CHENNAI: The art world is seedy. Money is a menace, and industry elites can be monsters. That is the overarching message to take from Dan Gilroy’s film “Velvet Buzzsaw,” which premiered at the Sundance Film Festival on Jan. 27, and had hopped over to Netflix by Feb. 1.
Gilroy made a big impression with his 2014 thriller “Nightcrawler,” which featured strong performances from Jake Gyllenhaal and Rene Russo. Now, Gilroy has got the band back together, but the result is decidedly less captivating than their first collaboration. Where “Nightcrawler” was comically ghoulish, “Velvet Buzzsaw” lacks humor, is uptight and, at times, borders on the bizarre.
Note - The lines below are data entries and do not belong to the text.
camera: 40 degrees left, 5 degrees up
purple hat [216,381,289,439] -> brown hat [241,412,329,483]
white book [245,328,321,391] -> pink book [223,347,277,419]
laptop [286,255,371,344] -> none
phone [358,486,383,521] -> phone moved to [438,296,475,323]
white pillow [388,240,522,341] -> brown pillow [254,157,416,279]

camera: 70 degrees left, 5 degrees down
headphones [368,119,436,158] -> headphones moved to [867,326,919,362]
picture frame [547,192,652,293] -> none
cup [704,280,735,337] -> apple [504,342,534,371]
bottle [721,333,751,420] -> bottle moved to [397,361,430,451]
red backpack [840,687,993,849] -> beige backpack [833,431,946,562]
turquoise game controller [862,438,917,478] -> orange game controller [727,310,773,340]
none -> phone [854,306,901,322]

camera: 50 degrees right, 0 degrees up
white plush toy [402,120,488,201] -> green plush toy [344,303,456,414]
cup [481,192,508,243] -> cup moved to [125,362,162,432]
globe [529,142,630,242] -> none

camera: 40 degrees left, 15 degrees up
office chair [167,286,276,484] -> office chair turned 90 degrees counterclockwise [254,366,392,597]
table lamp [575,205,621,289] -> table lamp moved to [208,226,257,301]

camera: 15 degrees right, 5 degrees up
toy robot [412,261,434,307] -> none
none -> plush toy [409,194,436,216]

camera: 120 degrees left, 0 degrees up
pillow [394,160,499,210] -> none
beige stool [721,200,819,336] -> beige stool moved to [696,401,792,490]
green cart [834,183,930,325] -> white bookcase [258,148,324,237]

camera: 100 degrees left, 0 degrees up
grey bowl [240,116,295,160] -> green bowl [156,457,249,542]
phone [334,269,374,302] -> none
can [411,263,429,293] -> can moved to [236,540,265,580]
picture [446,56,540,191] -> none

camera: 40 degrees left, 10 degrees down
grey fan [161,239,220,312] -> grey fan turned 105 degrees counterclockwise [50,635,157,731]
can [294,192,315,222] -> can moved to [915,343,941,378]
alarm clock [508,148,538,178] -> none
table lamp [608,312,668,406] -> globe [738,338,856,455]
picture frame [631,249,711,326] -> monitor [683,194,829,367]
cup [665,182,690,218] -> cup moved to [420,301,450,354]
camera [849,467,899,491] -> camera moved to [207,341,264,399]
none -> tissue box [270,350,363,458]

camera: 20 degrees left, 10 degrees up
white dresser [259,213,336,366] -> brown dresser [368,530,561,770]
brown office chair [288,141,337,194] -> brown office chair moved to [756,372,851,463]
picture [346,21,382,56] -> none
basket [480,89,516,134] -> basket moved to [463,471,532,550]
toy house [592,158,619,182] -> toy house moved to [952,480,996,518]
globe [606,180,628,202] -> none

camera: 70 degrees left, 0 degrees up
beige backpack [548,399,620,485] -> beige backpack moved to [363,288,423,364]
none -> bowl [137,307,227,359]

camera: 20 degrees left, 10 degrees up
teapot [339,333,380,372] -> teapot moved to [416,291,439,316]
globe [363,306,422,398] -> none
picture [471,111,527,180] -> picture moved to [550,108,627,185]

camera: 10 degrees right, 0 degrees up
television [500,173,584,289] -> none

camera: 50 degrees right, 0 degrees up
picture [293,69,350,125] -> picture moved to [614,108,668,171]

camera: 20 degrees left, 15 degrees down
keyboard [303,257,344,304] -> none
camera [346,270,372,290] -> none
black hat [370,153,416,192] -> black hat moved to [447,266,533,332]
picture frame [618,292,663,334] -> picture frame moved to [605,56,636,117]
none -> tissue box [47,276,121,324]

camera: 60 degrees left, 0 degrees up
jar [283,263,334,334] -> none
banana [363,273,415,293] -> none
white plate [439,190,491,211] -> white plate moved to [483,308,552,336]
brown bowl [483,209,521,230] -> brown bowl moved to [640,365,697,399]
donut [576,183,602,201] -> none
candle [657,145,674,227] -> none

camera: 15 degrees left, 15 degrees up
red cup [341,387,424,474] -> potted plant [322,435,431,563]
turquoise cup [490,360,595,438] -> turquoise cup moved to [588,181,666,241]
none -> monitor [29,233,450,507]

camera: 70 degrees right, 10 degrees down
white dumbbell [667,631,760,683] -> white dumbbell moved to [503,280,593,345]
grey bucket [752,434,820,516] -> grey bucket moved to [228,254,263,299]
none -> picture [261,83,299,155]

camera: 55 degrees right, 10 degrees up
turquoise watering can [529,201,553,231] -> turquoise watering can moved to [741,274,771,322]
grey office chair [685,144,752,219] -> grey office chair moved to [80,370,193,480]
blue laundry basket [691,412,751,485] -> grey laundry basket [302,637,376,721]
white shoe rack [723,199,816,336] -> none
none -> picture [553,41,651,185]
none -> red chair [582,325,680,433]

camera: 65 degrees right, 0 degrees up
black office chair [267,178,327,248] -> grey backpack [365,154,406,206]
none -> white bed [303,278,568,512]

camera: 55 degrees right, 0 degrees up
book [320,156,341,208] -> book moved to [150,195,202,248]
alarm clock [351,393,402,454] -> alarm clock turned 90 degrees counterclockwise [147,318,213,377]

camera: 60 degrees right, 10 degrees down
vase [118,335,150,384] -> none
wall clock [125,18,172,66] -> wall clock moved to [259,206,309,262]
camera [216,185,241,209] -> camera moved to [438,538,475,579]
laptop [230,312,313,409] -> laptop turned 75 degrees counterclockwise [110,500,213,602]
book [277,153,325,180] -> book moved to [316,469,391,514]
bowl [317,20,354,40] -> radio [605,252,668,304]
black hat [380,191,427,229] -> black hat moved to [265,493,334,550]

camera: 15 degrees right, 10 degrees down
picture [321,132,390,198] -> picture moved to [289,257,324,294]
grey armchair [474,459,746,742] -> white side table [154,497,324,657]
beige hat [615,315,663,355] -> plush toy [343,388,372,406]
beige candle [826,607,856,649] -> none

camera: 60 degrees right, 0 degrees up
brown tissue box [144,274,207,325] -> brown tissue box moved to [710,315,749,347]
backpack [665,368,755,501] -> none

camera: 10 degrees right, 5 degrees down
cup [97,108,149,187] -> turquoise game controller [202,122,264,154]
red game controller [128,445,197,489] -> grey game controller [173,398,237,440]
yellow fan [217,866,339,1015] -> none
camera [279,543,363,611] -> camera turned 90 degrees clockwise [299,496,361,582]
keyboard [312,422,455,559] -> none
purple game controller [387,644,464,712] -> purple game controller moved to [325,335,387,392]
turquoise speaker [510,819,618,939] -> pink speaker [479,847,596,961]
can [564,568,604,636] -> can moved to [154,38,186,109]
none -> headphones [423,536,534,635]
The opening draws us into the murkiness of the art world. Critic Morf Vendewalt (Gyllenhaal), makes or breaks careers in tandem with gallery owner Rhodora (Russo) and her assistant Josephina (Zawe Ashton), with whom he is in a relationship. Money, not art, is the name of the game, but things take a turn when the trio embark on the sale of artworks which, it transpires, their dead creator had insisted be destroyed. The film then veers into a maelstrom of death and the supernatural, featuring flesh-eating sculptures and cursed paintings.
This is not a standard horror movie. Though equal parts grisly and fantastical, it is more a sadistic satire on an art industry which, beneath a veneer of culture and civilization, is toxic to its core. Artists, dealers, critics and collectors circle each other in a macabre dance of wealth, power, back-stabbing and opportunity. But such a hungry industry swallows even its own in the end, as the protagonists discover to their cost. Yet overall, this is far from a dream follow-up from Gilroy, though a strong, tense score from Marco Beltrami and Buck Sanders goes some way toward redeeming the film, giving it a well-paced tempo.